_Request_: At the line containing "text_box [52, 703, 553, 852]", begin repeating lines exactly, and stop only after the final line of the records below.

_Extracted information_:
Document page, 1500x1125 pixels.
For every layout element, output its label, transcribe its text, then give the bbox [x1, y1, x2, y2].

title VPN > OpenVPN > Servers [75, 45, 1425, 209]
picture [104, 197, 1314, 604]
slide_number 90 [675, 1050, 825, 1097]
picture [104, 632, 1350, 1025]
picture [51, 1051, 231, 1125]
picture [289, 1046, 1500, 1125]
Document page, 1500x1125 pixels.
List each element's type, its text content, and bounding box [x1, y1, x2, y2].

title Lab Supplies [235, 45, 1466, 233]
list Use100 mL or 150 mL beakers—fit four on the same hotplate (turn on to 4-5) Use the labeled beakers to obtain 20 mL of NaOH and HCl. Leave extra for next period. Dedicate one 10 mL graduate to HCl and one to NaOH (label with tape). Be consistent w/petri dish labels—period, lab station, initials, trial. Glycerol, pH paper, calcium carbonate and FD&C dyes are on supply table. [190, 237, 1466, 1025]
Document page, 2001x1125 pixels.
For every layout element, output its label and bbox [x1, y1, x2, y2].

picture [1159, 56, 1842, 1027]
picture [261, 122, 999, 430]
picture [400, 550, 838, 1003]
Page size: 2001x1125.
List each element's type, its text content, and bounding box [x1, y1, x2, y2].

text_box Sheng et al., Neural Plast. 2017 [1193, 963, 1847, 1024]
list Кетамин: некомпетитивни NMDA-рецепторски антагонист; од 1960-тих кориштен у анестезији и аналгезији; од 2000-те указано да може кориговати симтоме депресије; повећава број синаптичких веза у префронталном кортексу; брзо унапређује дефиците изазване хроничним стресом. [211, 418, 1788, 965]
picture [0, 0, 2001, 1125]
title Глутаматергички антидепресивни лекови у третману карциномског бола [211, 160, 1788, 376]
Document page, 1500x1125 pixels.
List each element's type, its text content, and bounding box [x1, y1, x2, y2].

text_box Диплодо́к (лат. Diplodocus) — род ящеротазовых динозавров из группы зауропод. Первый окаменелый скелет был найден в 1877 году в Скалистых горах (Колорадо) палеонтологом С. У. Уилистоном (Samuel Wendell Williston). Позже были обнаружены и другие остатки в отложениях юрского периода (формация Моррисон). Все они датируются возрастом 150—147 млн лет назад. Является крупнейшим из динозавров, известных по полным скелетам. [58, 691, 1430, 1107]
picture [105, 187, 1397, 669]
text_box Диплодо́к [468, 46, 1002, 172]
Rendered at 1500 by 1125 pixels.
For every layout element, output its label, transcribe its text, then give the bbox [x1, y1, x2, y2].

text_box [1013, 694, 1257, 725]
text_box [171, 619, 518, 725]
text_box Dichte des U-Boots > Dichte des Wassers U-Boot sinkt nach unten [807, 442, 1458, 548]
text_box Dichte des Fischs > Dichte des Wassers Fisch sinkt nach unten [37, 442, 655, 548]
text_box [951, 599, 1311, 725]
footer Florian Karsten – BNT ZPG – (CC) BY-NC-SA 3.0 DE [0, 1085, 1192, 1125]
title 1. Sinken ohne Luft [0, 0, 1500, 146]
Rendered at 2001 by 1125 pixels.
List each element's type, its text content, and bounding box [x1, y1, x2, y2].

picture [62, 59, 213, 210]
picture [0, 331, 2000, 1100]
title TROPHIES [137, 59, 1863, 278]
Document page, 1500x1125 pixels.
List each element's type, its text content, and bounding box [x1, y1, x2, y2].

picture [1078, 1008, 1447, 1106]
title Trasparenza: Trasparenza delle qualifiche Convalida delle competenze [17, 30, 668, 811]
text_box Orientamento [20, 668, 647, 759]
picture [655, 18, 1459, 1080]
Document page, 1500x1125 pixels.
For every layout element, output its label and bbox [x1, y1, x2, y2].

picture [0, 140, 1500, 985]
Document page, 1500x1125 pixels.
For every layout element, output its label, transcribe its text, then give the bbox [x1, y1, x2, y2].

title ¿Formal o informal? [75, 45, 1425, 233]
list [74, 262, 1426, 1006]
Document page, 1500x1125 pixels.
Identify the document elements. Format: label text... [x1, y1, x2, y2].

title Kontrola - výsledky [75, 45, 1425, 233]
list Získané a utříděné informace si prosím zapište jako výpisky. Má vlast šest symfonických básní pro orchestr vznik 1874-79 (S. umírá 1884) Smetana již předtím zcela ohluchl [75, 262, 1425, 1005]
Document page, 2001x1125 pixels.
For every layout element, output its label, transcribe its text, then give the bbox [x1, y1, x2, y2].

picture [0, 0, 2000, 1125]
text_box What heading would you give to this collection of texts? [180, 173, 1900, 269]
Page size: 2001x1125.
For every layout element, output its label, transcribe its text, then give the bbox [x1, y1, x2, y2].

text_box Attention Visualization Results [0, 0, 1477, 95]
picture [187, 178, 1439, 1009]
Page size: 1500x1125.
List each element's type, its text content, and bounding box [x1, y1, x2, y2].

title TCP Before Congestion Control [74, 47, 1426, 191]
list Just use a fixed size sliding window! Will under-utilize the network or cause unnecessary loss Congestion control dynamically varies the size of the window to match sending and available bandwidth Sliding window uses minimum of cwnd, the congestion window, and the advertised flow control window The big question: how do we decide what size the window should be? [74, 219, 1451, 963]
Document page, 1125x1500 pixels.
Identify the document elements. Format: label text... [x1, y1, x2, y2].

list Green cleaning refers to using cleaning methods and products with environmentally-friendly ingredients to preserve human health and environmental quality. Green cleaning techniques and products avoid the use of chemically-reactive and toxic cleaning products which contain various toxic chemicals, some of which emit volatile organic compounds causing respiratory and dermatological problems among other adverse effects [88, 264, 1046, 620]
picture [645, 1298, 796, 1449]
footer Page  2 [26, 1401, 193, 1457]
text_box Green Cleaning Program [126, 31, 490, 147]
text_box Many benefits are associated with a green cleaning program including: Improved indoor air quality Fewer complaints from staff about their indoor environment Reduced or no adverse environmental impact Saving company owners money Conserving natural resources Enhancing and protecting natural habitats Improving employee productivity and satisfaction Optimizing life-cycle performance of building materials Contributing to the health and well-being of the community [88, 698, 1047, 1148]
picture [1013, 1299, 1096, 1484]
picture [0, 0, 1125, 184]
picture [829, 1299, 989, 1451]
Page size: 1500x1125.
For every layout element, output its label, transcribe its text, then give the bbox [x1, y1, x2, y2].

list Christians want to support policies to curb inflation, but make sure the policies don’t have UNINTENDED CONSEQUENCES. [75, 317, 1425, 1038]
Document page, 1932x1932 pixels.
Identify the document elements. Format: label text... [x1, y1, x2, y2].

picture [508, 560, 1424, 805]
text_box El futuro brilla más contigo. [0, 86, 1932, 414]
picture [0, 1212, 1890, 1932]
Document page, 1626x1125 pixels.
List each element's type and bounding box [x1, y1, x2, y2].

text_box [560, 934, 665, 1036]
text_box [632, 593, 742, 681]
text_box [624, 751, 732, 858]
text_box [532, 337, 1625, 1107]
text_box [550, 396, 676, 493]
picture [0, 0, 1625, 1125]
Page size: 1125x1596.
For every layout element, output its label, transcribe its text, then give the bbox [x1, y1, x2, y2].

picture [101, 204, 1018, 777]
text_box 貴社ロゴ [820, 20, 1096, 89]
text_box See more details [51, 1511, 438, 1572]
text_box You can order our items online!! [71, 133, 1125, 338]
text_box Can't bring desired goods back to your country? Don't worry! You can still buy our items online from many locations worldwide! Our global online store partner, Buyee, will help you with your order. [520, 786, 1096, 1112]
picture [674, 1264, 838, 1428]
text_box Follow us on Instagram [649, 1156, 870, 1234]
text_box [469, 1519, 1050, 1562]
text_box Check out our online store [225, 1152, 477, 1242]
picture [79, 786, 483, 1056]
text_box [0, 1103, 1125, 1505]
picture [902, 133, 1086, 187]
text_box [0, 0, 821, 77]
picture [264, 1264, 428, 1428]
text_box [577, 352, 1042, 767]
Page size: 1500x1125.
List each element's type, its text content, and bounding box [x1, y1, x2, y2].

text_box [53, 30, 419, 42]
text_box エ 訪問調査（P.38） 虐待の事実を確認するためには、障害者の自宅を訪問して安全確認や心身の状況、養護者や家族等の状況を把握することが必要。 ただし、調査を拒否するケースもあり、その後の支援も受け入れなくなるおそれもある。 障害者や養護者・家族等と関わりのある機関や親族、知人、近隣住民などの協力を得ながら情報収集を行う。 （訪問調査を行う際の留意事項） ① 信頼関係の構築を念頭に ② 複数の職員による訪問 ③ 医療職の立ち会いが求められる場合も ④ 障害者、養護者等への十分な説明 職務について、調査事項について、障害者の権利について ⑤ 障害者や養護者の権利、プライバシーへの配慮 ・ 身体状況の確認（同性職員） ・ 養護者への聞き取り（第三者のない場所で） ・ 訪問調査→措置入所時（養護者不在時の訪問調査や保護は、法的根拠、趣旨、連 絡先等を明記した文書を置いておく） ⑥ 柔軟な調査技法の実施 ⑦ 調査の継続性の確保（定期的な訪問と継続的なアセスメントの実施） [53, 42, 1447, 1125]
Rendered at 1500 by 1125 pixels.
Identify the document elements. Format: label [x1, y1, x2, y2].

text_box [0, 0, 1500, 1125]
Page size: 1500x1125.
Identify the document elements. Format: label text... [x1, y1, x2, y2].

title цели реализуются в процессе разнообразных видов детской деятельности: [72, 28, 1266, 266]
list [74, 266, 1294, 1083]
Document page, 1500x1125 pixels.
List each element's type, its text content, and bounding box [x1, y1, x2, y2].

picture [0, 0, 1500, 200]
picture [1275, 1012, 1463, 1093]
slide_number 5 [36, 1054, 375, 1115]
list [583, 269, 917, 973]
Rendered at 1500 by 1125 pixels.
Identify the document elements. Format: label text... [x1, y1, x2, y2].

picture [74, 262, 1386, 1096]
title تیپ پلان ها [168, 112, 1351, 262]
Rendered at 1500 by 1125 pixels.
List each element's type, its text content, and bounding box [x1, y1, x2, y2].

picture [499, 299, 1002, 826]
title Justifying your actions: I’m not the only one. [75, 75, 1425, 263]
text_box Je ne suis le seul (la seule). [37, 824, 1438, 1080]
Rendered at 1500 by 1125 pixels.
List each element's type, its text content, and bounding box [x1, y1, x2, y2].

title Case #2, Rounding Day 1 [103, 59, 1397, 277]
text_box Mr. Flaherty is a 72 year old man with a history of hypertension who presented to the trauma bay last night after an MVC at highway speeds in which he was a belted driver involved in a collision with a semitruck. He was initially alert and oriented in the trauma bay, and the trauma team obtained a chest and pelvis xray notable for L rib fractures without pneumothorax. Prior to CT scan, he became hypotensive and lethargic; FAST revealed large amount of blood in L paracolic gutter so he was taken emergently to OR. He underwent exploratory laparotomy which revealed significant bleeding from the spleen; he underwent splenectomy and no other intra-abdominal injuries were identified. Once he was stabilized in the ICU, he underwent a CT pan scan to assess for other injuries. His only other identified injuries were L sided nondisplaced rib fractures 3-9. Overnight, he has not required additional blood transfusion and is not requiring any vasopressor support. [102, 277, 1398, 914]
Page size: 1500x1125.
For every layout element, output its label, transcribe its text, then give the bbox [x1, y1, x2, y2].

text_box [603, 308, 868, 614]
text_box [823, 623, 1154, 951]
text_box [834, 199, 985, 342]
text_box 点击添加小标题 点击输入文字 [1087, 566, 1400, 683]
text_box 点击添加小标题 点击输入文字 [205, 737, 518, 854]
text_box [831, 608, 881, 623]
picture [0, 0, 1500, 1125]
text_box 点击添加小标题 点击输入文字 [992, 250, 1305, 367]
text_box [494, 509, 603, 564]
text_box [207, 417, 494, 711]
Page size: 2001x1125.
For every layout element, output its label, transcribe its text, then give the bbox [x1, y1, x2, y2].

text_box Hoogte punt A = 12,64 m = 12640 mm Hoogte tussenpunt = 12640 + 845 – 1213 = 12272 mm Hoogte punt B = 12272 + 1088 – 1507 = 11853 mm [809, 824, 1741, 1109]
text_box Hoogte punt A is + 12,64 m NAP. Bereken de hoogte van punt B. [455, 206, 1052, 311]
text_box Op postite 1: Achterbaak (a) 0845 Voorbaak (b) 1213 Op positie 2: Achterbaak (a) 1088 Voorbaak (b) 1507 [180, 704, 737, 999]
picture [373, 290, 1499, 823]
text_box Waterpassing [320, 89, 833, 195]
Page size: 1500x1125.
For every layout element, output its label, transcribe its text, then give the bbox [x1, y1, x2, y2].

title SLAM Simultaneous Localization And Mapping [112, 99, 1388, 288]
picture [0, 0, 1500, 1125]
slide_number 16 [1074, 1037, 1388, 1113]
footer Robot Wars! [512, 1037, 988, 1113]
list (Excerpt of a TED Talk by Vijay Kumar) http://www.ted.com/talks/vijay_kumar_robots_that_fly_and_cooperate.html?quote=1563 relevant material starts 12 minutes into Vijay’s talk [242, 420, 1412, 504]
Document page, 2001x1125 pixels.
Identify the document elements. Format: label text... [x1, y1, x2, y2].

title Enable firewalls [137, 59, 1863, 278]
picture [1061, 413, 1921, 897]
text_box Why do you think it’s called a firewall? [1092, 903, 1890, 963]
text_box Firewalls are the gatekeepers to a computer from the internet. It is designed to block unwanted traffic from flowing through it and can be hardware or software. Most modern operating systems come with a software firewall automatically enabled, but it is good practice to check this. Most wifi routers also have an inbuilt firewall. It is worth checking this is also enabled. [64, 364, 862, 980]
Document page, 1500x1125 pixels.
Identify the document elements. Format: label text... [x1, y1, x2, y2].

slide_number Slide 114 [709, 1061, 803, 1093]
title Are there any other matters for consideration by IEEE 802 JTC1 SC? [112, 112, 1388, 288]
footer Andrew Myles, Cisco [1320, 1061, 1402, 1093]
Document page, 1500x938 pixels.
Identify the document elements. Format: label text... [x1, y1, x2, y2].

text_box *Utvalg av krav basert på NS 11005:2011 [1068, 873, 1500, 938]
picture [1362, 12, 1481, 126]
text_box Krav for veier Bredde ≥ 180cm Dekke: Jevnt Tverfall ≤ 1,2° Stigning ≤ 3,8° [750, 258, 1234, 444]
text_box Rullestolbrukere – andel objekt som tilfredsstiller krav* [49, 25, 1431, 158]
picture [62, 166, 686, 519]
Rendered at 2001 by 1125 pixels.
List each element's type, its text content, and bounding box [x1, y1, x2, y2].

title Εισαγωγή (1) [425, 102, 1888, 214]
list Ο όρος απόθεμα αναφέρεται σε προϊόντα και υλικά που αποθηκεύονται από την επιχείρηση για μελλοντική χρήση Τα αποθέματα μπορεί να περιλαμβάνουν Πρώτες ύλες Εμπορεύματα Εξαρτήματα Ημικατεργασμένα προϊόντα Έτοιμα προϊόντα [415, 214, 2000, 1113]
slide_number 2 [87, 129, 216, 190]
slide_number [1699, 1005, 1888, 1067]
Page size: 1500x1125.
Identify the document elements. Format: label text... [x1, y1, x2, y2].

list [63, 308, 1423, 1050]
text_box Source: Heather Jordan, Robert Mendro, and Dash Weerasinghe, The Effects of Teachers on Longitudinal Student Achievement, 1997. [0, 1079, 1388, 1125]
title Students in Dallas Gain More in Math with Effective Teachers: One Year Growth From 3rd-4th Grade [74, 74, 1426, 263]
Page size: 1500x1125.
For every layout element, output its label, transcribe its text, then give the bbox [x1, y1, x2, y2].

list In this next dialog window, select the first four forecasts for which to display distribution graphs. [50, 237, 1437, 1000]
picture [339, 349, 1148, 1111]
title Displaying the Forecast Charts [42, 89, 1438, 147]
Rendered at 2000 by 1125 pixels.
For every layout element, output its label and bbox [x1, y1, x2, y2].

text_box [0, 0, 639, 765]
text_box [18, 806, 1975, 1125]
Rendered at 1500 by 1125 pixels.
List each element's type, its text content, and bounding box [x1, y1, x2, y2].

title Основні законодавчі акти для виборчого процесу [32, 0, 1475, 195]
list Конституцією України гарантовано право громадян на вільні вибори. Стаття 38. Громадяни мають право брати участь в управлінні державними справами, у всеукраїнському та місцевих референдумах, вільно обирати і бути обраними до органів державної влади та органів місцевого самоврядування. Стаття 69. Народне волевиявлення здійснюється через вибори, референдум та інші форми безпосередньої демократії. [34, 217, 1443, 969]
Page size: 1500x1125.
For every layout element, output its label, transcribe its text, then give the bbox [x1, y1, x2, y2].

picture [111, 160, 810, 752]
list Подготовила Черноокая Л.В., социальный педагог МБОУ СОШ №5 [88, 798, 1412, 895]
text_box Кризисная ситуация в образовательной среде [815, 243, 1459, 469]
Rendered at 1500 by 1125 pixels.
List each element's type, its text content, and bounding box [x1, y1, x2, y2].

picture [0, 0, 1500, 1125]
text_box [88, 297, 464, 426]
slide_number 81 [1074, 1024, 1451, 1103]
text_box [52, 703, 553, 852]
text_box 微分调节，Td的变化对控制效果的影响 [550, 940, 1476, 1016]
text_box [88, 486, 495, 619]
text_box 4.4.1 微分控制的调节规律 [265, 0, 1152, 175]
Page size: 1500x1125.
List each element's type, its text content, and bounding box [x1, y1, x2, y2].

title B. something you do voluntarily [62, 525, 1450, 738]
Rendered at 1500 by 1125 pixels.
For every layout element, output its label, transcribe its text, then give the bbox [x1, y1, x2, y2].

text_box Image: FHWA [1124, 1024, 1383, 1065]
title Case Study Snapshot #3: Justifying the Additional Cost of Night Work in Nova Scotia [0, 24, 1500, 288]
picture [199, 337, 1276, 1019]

_Result of this exercise_:
text_box [52, 703, 553, 852]
text_box 微分调节，Td的变化对控制效果的影响 [550, 940, 1476, 1016]
text_box [88, 486, 495, 619]
text_box 4.4.1 微分控制的调节规律 [265, 0, 1152, 175]
Page size: 1500x1125.
List each element's type, its text content, and bounding box [x1, y1, x2, y2].

title B. something you do voluntarily [62, 525, 1450, 738]
Rendered at 1500 by 1125 pixels.
For every layout element, output its label, transcribe its text, then give the bbox [x1, y1, x2, y2].

text_box Image: FHWA [1124, 1024, 1383, 1065]
title Case Study Snapshot #3: Justifying the Additional Cost of Night Work in Nova Scotia [0, 24, 1500, 288]
picture [199, 337, 1276, 1019]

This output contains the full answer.